The presentation covered four patterns for modeling entity relationships in document databases such as CouchDB and Couchbase:

  • Embedded Entities
  • Related Documents
  • List of Keys
  • Relationship Documents

See the presentation for more details. This topic is also covered in the MapReduce Views for SQL Users chapter in the second edition of Writing and Querying MapReduce Views in CouchDB.

4 Comments

  1. phil westwell
    Posted May 20, 2012 at 12:13 pm | Permalink

    Thanks for posting this. I think formalising the idea of “view collation” helps think certain problems through.

    I thought the “Relationship Document” idea was interesting, but I have some doubts about how it would work in practice that I hope you can clear up.

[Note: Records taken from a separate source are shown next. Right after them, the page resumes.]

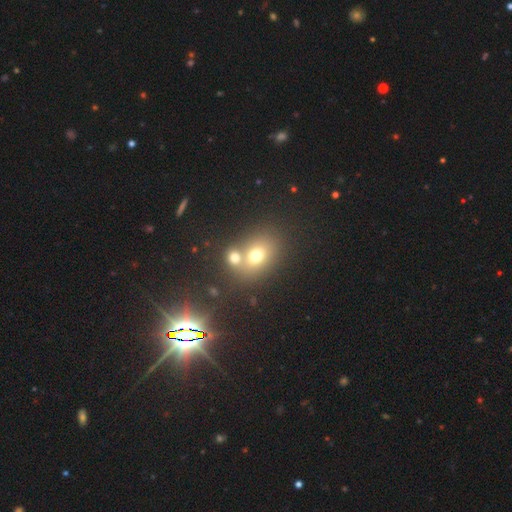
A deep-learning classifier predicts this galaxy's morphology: Smooth or featured? Predicted: smooth (p=0.69). How rounded? Predicted: in between (p=0.51). Merging? Predicted: merger (p=0.44, tied with none).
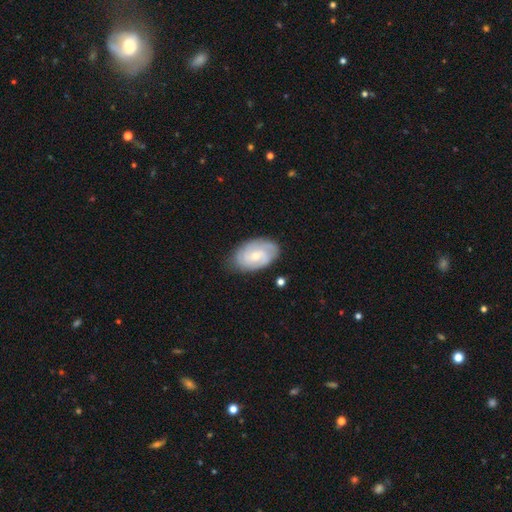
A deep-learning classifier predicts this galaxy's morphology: Smooth or featured?
  - featured or disk: 67% *
  - smooth: 27%
  - star or artifact: 5%
Edge-on disk?
  - no: 96% *
  - yes: 4%
Bar?
  - no: 54% *
  - weak: 40%
  - strong: 6%
Spiral arms?
  - yes: 90% *
  - no: 10%
Spiral winding?
  - tight: 57% *
  - medium: 33%
  - loose: 10%
Spiral arm count?
  - 2: 38% *
  - can't tell: 31%
  - 3: 19%
  - 4: 5%
  - 1: 4%
  - more than 4: 3%
Bulge size?
  - small: 56% *
  - moderate: 40%
  - none: 2%
  - large: 2%
  - dominant: 1%
Merging?
  - none: 76% *
  - minor disturbance: 18%
  - major disturbance: 4%
  - merger: 1%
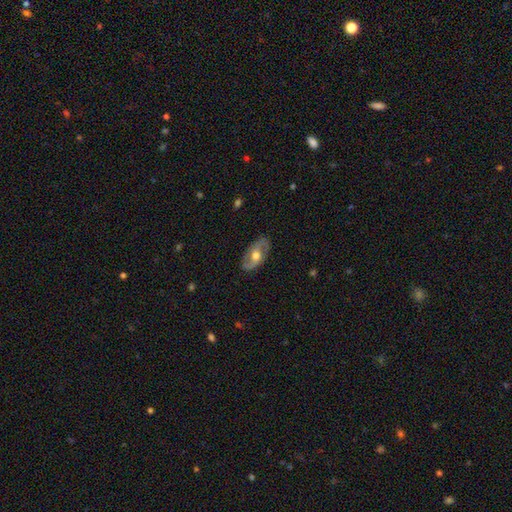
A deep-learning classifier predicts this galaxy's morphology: smooth-or-featured: featured or disk: 74% | smooth: 21% | star or artifact: 5%
  disk-edge-on: no: 92% | yes: 8%
    bar: no: 54% | weak: 35% | strong: 11%
    has-spiral-arms: yes: 80% | no: 20%
      spiral-winding: medium: 48% | loose: 27% | tight: 25%
      spiral-arm-count: 2: 87% | can't tell: 7% | 1: 2% | 3: 1% | 4: 1% | more than 4: 1%
    bulge-size: moderate: 74% | large: 13% | small: 10% | none: 1% | dominant: 1%
  merging: none: 83% | minor disturbance: 12% | major disturbance: 3% | merger: 1%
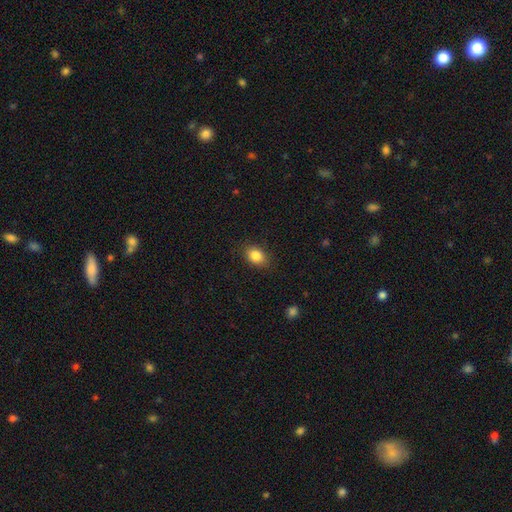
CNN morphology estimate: Smooth or featured? Predicted: smooth (p=0.85). How rounded? Predicted: in between (p=0.74). Merging? Predicted: none (p=0.85).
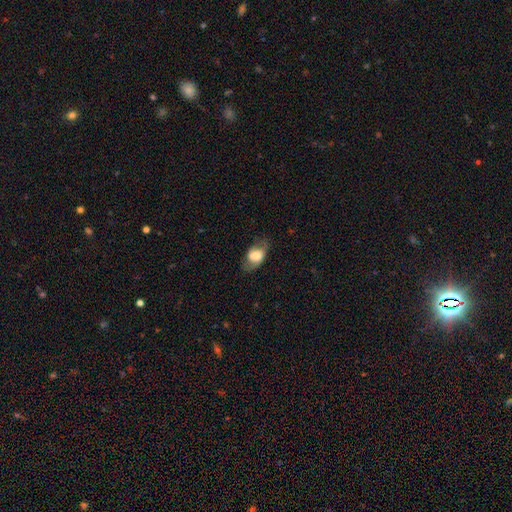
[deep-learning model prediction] This is possibly a smooth galaxy (59%). How rounded: clearly in between (88%). Merging: likely none (68%).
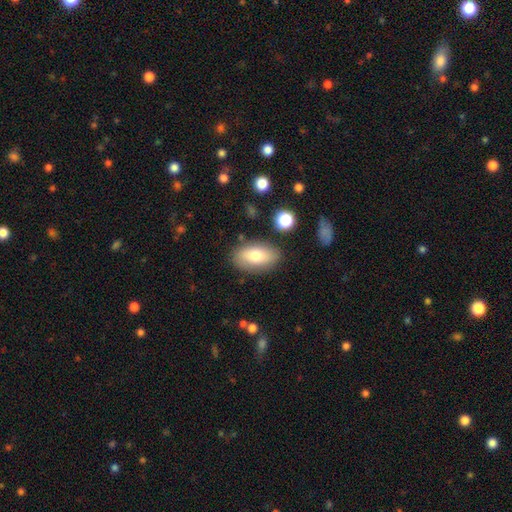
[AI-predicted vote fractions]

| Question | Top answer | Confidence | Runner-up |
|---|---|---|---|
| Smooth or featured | smooth | 73% | featured or disk (19%) |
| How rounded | in between | 91% | round (6%) |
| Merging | none | 81% | minor disturbance (12%) |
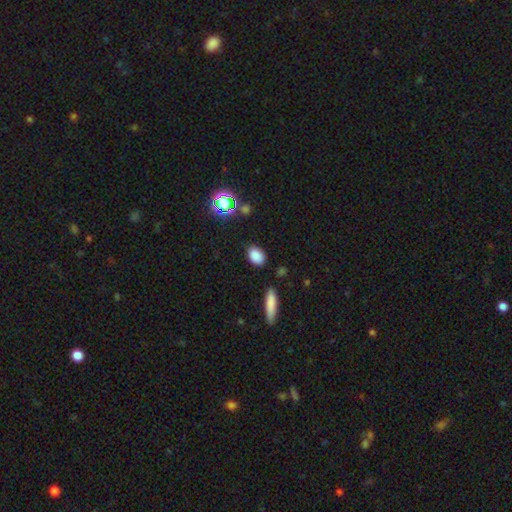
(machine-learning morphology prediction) This appears to be a smooth galaxy with no disk features (83%) that is in between round and cigar-shaped (80%). Merging: none (83%).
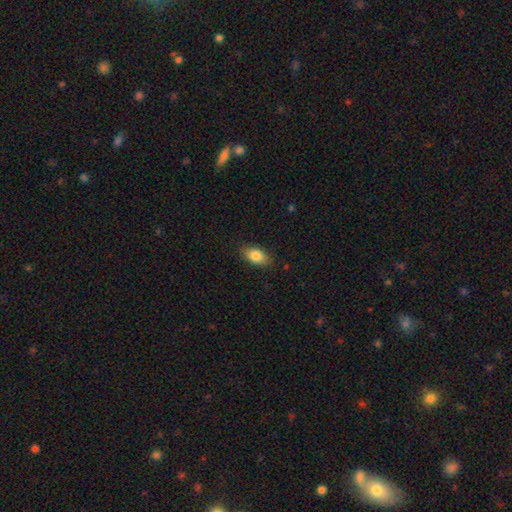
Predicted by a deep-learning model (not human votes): smooth-or-featured: smooth: 84% | featured or disk: 8% | star or artifact: 8%
  how-rounded: in between: 88% | round: 9% | cigar-shaped: 3%
  merging: none: 85% | minor disturbance: 12% | major disturbance: 3% | merger: 1%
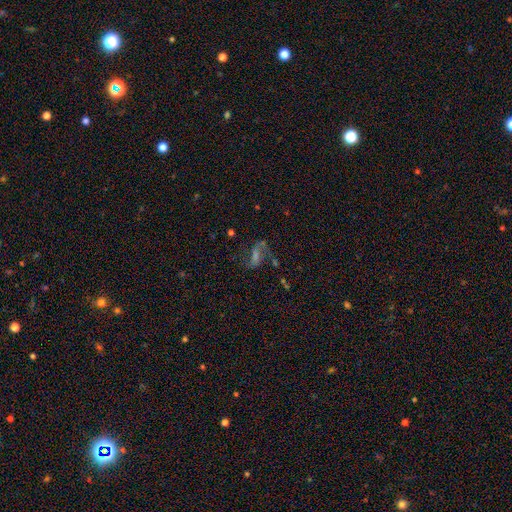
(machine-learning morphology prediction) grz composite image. It shows a featured or disk galaxy (65%) with a weak bar (44%), 2 (86%) loose (59%) spiral arms (88%) and a small central bulge (36%). Merging: none (61%).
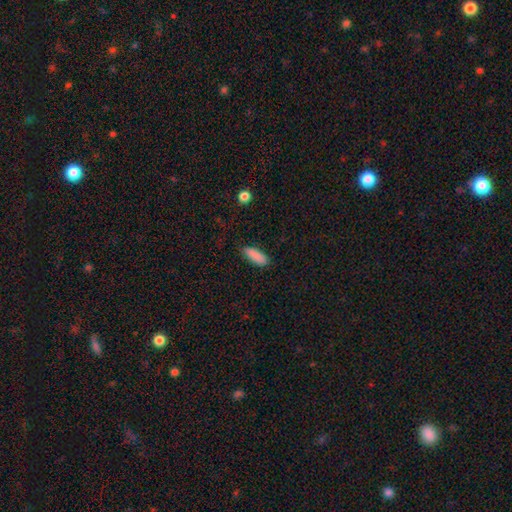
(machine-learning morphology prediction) This appears to be a smooth galaxy with no disk features (89%) that is in between round and cigar-shaped (64%). Merging: none (86%).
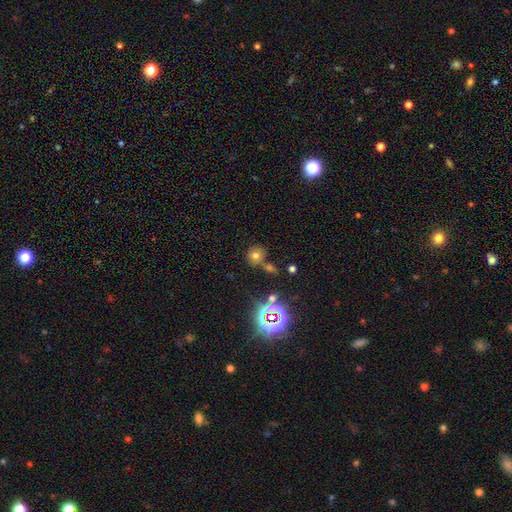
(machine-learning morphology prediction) Smooth or featured? Predicted: smooth (p=0.64). How rounded? Predicted: round (p=0.85). Merging? Predicted: none (p=0.65).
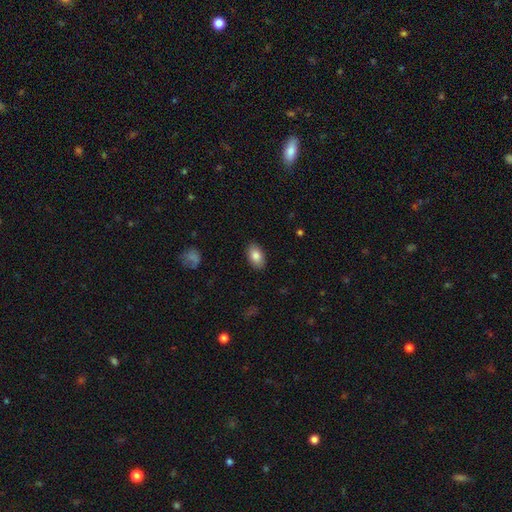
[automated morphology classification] This appears to be a smooth galaxy with no disk features (84%) that is in between round and cigar-shaped (92%). Merging: none (88%).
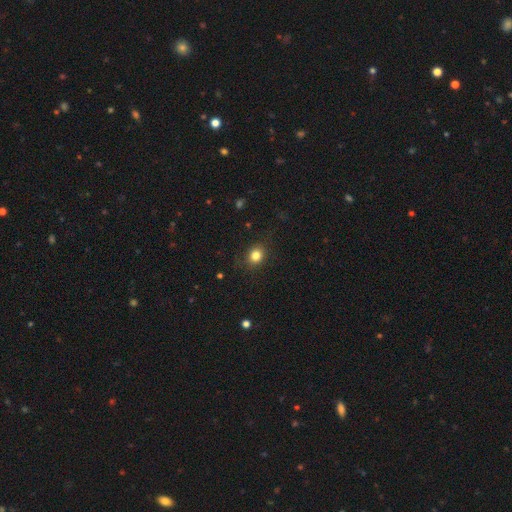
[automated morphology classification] smooth-or-featured: smooth: 82% | star or artifact: 12% | featured or disk: 6%
  how-rounded: round: 69% | in between: 30% | cigar-shaped: 1%
  merging: none: 84% | minor disturbance: 11% | major disturbance: 4% | merger: 1%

    Say the author document already exists and I want to create a book document. So I (i) use a PUT to add the book and then (ii) use a PUT to add the book-author relationship document.

    But if step (ii) fails, then I have a book that has no author. Do you envisage a solution to deal with this?

  2. Posted May 20, 2012 at 5:03 pm | Permalink

    @phil westwell: You’re welcome! A fundamental limitation of document databases is that you cannot have atomic transactions across document boundaries. There are very good reasons for this limitation—this limitation brings with it great benefits in the forms of availability and partition tolerance. However, this limitation is a critical one to understand when designing your application and database. So, the short answer is that there is no solution to the problem you mention. If your relationships must be consistent, then they must be in one document. This, of course, precludes use of the Relationship Document pattern.

    The slightly longer answer is to use the List of Keys pattern instead (assuming we’re talking about a Many to Many relationship here). This solves the problem for one side of the relationship—the side on which you store the List of Keys—but you still have the problem on the other side of the relationship. Note that when you move from the Relationship Documents pattern to the List of Keys Pattern you are giving up availability (increased probability of document update conflicts) in exchange for consistency. Broadly speaking, document databases are a good fit when availability is more important than consistency. If you must have this level of consistency, then perhaps a document database isn’t a good fit—but note what you’re giving up in terms of availability and partition tolerance.

  3. jonathan
    Posted August 13, 2012 at 9:32 am | Permalink

    Great slides, very helpful, for all of us coming from the SQL world.
    Quick question – on the “Additional Techniques” page you mention that UUIDs have better performance than natural keys. Can you elaborate on this? (or at least point me to where I could do some reading on it?)

  4. Posted August 14, 2012 at 10:51 am | Permalink

    @jonathan: Thanks! Glad you found it helpful. As for the performance of UUIDs, I talked a bit about this in my Scaling CouchDB book. For best performance, you’ll want to use mostly monotonic (basically means sequential) document identifiers. This has to do with the underlying B-tree structure used to store documents. UUIDs are mostly monotonic while still working in a distributed environment, but other approaches could work as well. This is mainly a concern when dealing with large data sets.